Lines with the word "гуляш" are the answer; copy each of them from the data below.
───── Provided records ─────
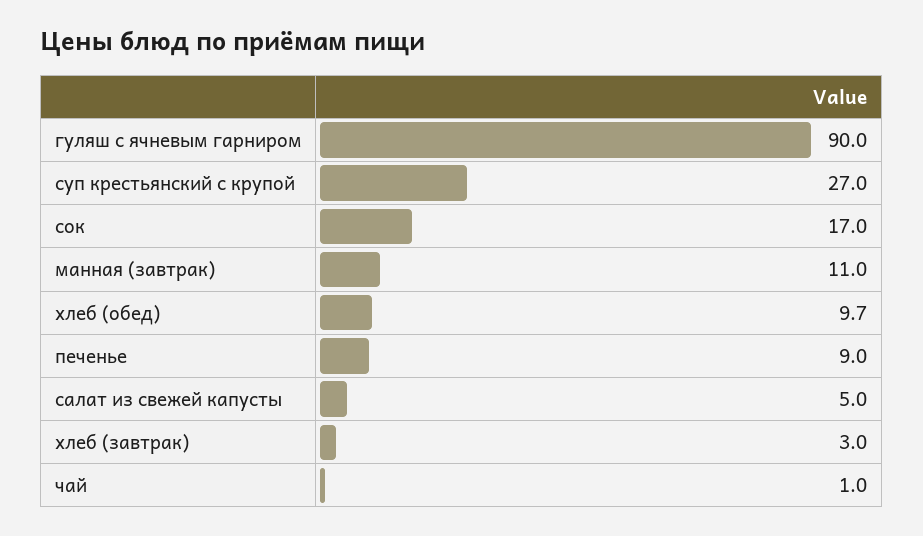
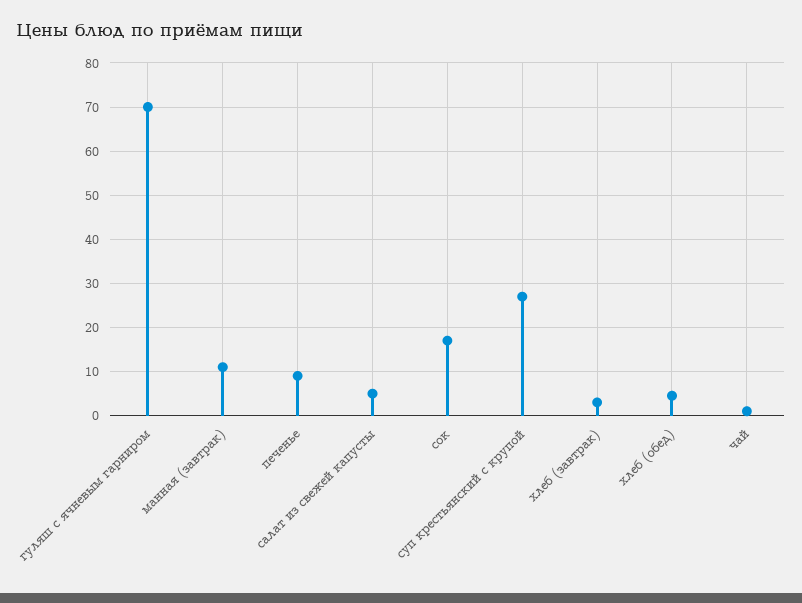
  {
-   "гуляш с ячневым гарниром": 90,
+   "гуляш с ячневым гарниром": 70,
    "суп крестьянский с крупой": 27,
    "сок": 17,
    "манная (завтрак)": 11,
-   "хлеб (обед)": 9.7,
+   "хлеб (обед)": 4,
    "печенье": 9,
    "салат из свежей капусты": 5,
    "хлеб (завтрак)": 3,
    "чай": 1
  }

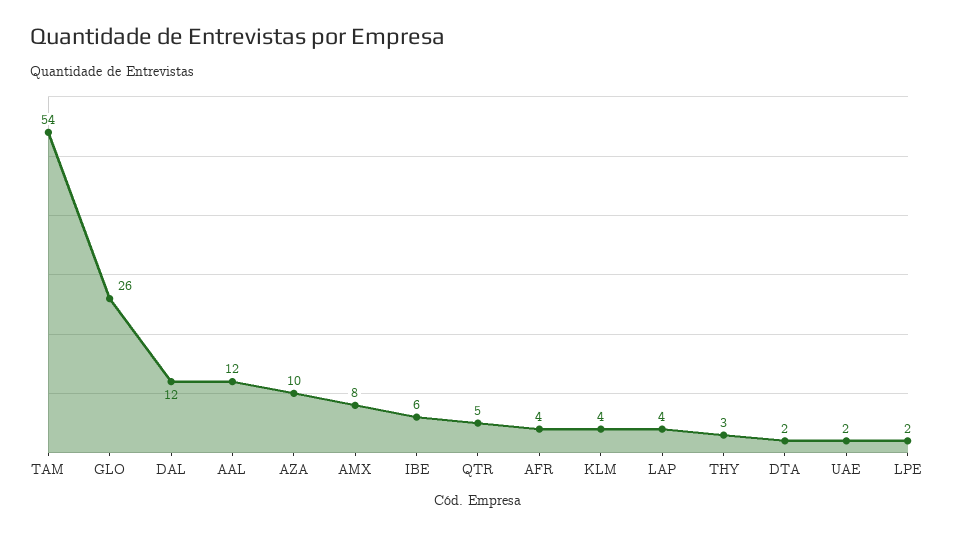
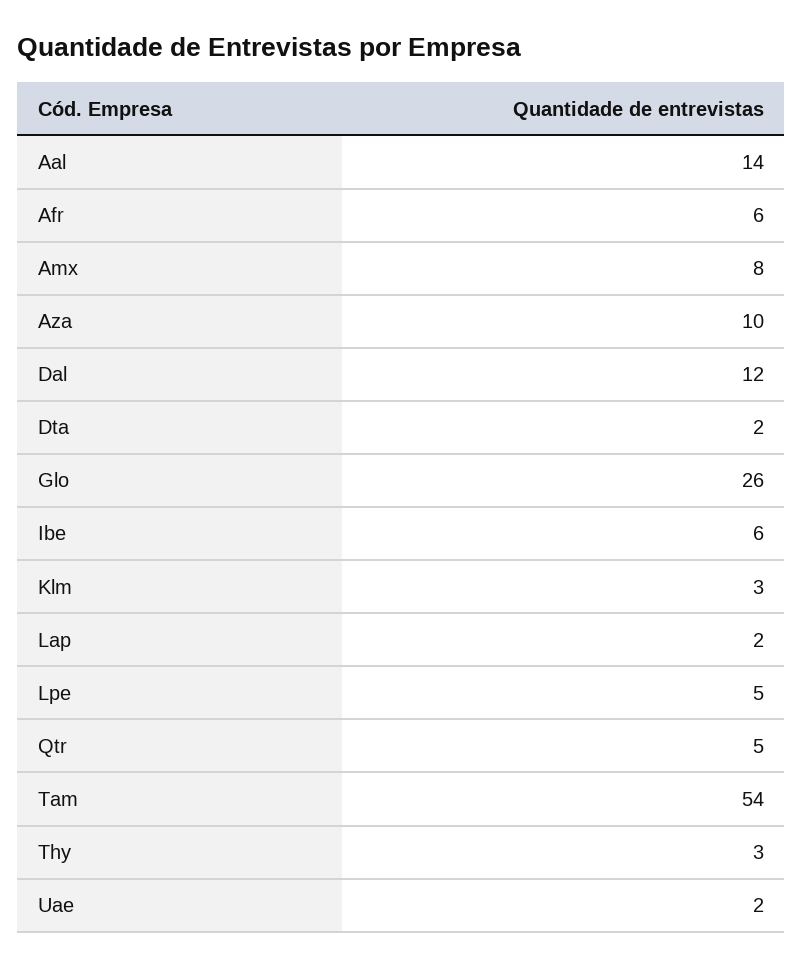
  {
    "TAM": 54,
    "GLO": 26,
    "DAL": 12,
-   "AAL": 12,
+   "AAL": 14,
    "AZA": 10,
    "AMX": 8,
    "IBE": 6,
    "QTR": 5,
-   "AFR": 4,
+   "AFR": 6,
-   "KLM": 4,
+   "KLM": 3,
-   "LAP": 4,
+   "LAP": 2,
    "THY": 3,
    "DTA": 2,
    "UAE": 2,
-   "LPE": 2
+   "LPE": 5
  }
─────
■ Written solution:
-   "гуляш с ячневым гарниром": 90,
+   "гуляш с ячневым гарниром": 70,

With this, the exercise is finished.